Pass an idempotency_key (Proposed envelope field) on dispatch. The engine refuses duplicate writes within a window. Today, prevent duplicate CRON dispatches by setting queue_policy.mode='serial'.

Failure isolation

Set failure_policy.mode='isolate' (the default). When one branch fails, sibling branches continue. Combine with retry_policy.maxRetries=2 for transient provider errors.

Per-environment policy split

Use one assignment per environment (dev / stage / prod) bound to the same workflow but different teams and policy bundles. Schedules can target the appropriate assignment via workflow_assignment_id.

Streaming the inspector

Open SSE on lenses.workflow_run_events filtered by run_id; render each event using WorkflowEventType. On reconnect, fetch all events with event_id > last_seen from workflowsService.listRunEvents.

Anti-patterns

  • Don't call Supabase directly from the frontend or CLI for agents.team_runs mutations.
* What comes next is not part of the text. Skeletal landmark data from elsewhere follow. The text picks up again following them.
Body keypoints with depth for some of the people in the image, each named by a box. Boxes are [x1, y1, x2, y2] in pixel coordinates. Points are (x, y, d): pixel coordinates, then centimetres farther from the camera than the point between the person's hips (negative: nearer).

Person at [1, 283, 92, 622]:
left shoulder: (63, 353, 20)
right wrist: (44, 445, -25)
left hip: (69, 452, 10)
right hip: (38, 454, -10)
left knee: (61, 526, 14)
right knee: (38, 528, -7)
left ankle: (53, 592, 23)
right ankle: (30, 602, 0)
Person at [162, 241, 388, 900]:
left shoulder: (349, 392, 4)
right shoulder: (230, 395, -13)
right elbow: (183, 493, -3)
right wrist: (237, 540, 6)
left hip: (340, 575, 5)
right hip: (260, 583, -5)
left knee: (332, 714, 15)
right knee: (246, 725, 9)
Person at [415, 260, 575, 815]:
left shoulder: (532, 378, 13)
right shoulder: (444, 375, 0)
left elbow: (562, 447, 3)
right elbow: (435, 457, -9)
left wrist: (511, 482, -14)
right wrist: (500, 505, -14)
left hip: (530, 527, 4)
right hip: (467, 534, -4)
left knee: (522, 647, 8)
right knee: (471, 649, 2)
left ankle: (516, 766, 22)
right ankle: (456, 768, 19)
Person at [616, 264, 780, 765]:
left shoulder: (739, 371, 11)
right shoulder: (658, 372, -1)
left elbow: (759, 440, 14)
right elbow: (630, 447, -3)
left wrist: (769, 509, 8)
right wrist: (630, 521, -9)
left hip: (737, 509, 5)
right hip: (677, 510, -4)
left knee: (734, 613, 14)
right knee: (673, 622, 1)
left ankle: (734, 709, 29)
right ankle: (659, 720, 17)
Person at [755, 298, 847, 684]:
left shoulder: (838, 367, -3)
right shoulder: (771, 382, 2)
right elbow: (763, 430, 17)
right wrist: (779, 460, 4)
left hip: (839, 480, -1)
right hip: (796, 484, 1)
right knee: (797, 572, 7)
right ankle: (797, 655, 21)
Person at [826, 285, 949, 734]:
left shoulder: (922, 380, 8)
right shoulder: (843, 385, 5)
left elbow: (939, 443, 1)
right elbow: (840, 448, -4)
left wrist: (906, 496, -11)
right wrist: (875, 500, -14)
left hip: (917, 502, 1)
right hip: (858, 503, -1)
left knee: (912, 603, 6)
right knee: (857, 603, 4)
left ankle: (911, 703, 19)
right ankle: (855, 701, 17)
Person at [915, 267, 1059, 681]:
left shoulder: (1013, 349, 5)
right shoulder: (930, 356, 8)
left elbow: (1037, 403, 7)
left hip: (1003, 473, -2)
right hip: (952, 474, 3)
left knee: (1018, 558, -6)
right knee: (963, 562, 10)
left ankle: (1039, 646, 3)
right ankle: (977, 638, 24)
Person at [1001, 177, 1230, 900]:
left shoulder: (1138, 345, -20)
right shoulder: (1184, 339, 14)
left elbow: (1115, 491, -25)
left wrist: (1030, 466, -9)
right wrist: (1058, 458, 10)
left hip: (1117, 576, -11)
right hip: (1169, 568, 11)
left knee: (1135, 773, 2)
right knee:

Use agentWorkspaceService and (when shipped) fn_decide_approval so events and audit trails are written atomically.
  • Don't disable approval gates by setting approval_status='approved' directly on a sensitive team_run. The proposed bypass-attempt audit will flag this.
  • Don't hard-code a next_run_at on the schedule row. Let the tick fn compute it from cron_expr + timezone.
  • Don't create parallel "agent profile" tables. Agents are lensers.profiles rows with type='ai'.